■ TASKS FOR THIS EXERCISE
1/ Answer these questions from the article on Whitley County schools, one line per answer, marked (a) and (b) as below.
(a) On what date will students who chose in-person learning likely start attending school five days per week?
(b) How many days per week of in-person instruction did students have in the first week Siler describes?
2/ Copy part of the article on Whitley County schools word for word, starting at the words "Next week, life" and ending after the words "e-mail Thursday morning.".
3/ Write the next part of the article on Whitley County schools, picking up after its last sentence.

Next week, life should be getting just a little bit more back to normal for students in the Whitley County School District.
Starting Monday, March 22, students opting for in-person learning will likely be going to school five days per week.
Superintendent John Siler made the announcement to school district staff in an e-mail Thursday morning.
“Let me first begin by saying how great it was to see buses and classrooms this week that resembled how they looked prior to COVID 19. Our first week with four day per week in-person instruction has gone very well and that is in large part due to all our employees following safety protocols and requiring students to do the same. My hope is that the incidence rate in our county continues to decline and that we do not have any pockets of outbreaks in our school district. Certainly, following the guidance of the CDC and other health organizations as best we can, will lessen the chances of having quarantines or positive cases that derive from the school setting,” Siler wrote Thursday.
“I am often asked by parents, staff members and others in the community when I believe things will go back to normal in the school system. I wish I could answer that question; but, I don’t believe anyone knows when COVID is no longer going to affect the way we lead our lives and the way we conduct school in some way or another. Today, what I do want to share is our plan for in-person instruction for the remainder of the school year.”

■ STORED DATA

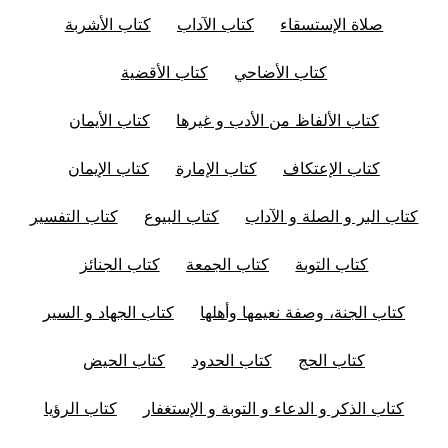
صلاة الإستسقاء
كتاب الآداب
كتاب الأشربة
كتاب الأضاحي
كتاب الأقضية
كتاب الألفاظ من الأدب و غيرها
كتاب الأيمان
كتاب الإعتكاف
كتاب الإمارة
كتاب الإيمان
كتاب البر و الصلة و الآداب
كتاب البيوع
كتاب التفسير
كتاب التوبة
كتاب الجمعة
كتاب الجنائز
كتاب الجنة، وصفة نعيمها وأهلها
كتاب الجهاد و السير
كتاب الحج
كتاب الحدود
كتاب الحيض
كتاب الذكر و الدعاء و التوبة و الإستغفار
كتاب الرؤيا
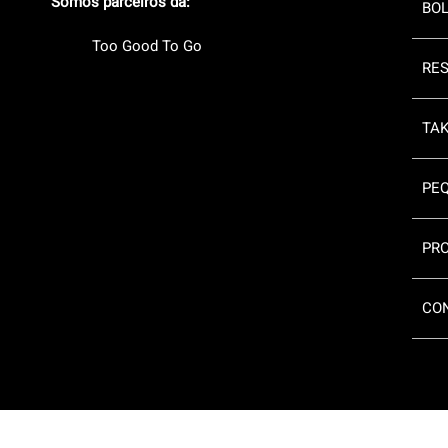
Somos parceiros da:
BOL
Too Good To Go
RE
TA
PE
PR
CO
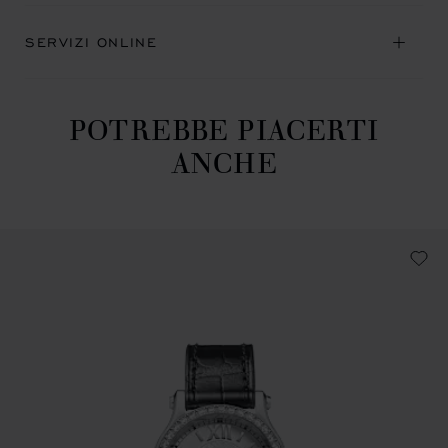
SERVIZI ONLINE
POTREBBE PIACERTI
ANCHE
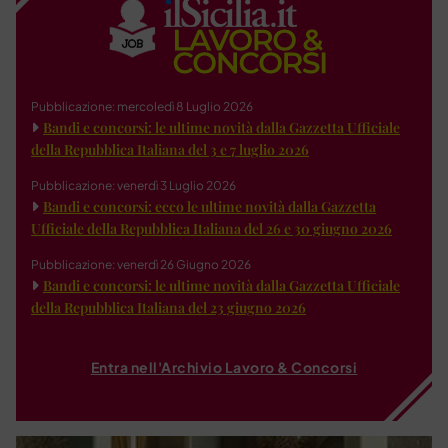
Pubblicazione: mercoledì 8 Luglio 2026
Bandi e concorsi: le ultime novità dalla Gazzetta Ufficiale
della Repubblica Italiana del 3 e 7 luglio 2026
Pubblicazione: venerdì 3 Luglio 2026
Bandi e concorsi: ecco le ultime novità dalla Gazzetta
Ufficiale della Repubblica Italiana del 26 e 30 giugno 2026
Pubblicazione: venerdì 26 Giugno 2026
Bandi e concorsi: le ultime novità dalla Gazzetta Ufficiale
della Repubblica Italiana del 23 giugno 2026
Entra nell'Archivio Lavoro & Concorsi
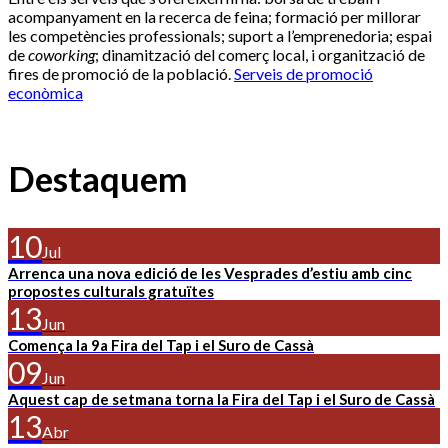
acompanyament en la recerca de feina; formació per millorar
les competències professionals; suport a l’emprenedoria; espai
de
coworking
; dinamització del comerç local, i organització de
fires de promoció de la població.
Serveis de promoció
econòmica
Destaquem
10
Jul
Arrenca una nova edició de les Vesprades d’estiu amb cinc
propostes culturals gratuïtes
13
Jun
Comença la 9a Fira del Tap i el Suro de Cassà
09
Jun
Aquest cap de setmana torna la Fira del Tap i el Suro de Cassà
13
Abr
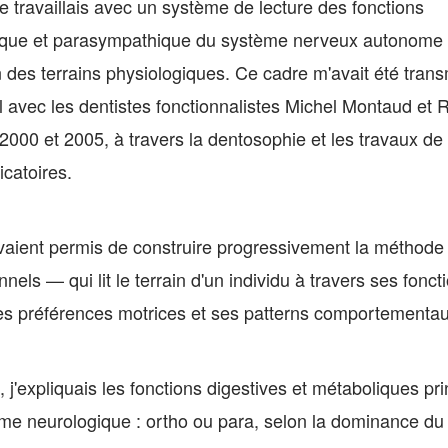
e travaillais avec un système de lecture des fonctions
que et parasympathique du système nerveux autonome
on des terrains physiologiques. Ce cadre m'avait été trans
l avec les dentistes fonctionnalistes Michel Montaud et 
2000 et 2005, à travers la dentosophie et les travaux de
icatoires.
vaient permis de construire progressivement la méthode
els — qui lit le terrain d'un individu à travers ses fonct
es préférences motrices et ses patterns comportementau
 j'expliquais les fonctions digestives et métaboliques pr
sme neurologique : ortho ou para, selon la dominance d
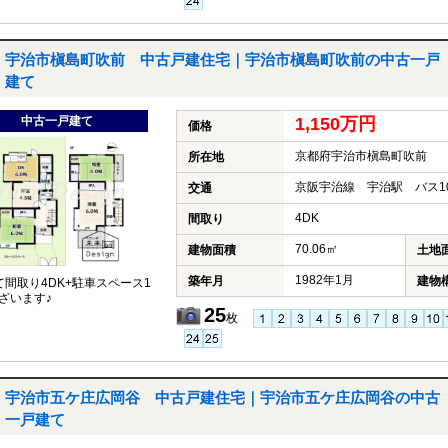
宇治市槇島町吹前 中古戸建住宅｜宇治市槇島町吹前の中古一戸
建て
中古一戸建て
1,150万円
価格
京都府宇治市槇島町吹前
所在地
京阪宇治線 宇治駅 バス1
交通
4DK
間取り
70.06㎡
建物面積
土地
1982年1月
築年月
建物
て間取り4DK+駐車スペース1
ざいます♪
25
枚
宇治市五ケ庄広岡谷 中古戸建住宅｜宇治市五ケ庄広岡谷の中古
一戸建て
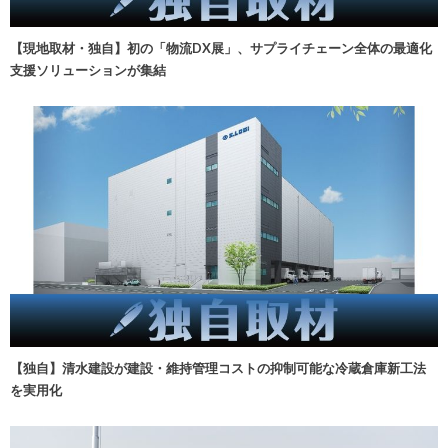
【現地取材・独自】初の「物流DX展」、サプライチェーン全体の最適化
支援ソリューションが集結
【独自】清水建設が建設・維持管理コストの抑制可能な冷蔵倉庫新工法
を実用化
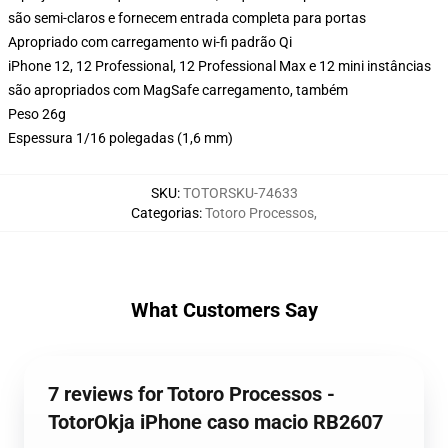
são semi-claros e fornecem entrada completa para portas
Apropriado com carregamento wi-fi padrão Qi
iPhone 12, 12 Professional, 12 Professional Max e 12 mini instâncias
são apropriados com MagSafe carregamento, também
Peso 26g
Espessura 1/16 polegadas (1,6 mm)
SKU
:
TOTORSKU-74633
Categorias
:
Totoro Processos
,
What Customers Say
7 reviews for Totoro Processos -
TotorOkja iPhone caso macio RB2607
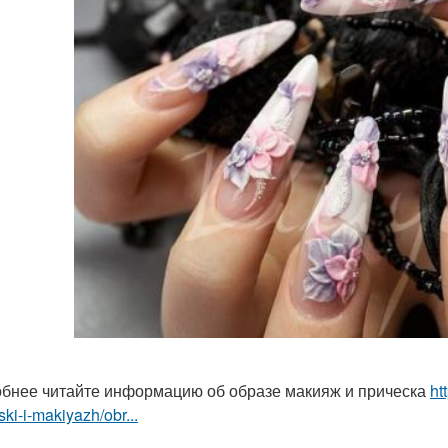
бнее читайте информацию об образе макияж и прическа
ht
ski-i-makiyazh/obr...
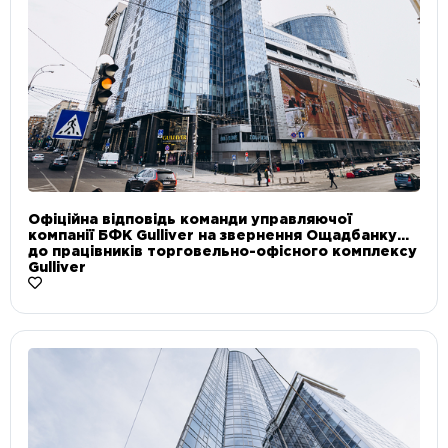
Офіційна відповідь команди управляючої
компанії БФК Gulliver на звернення Ощадбанку
до працівників торговельно-офісного комплексу
Gulliver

■ RESULTS
1/
(a) Monday, March 22
(b) Four days per week

2/
Next week, life should be getting just a little bit more back to normal for students in the Whitley County School District.
Starting Monday, March 22, students opting for in-person learning will likely be going to school five days per week.
Superintendent John Siler made the announcement to school district staff in an e-mail Thursday morning.

3/
Siler wrote in the e-mail that the district would continue with four-day per week instruction through Friday, March 19, in order to see if the incidence rate continues to steadily decline. This will also allow school officials to monitor COVID-19 activity in the school district.
On Monday, the Whitley County Health Department reported eight new cases, and had a COVID-19 incidence rate of 20.1, which places it in the state’s orange zone.
If this week goes well, Siler said that he and the school board hope to return to five day per week in-person instruction starting March 22.
“Hopefully, we will be able to give our students almost six full weeks of in-person instruction,” Siler wrote in his e-mail to staff. “I know we have all had our challenges brought about by the pandemic regardless of what job we do in the school system. Let me express my appreciation for how so many have risen to the challenge.”
As of Thursday, Siler noted that about 65 percent of Whitley County students were learning via in-person instruction, and 35 percent were doing virtual learning.
“I think you will slowly start to see it grow,” he added about in-person attendance.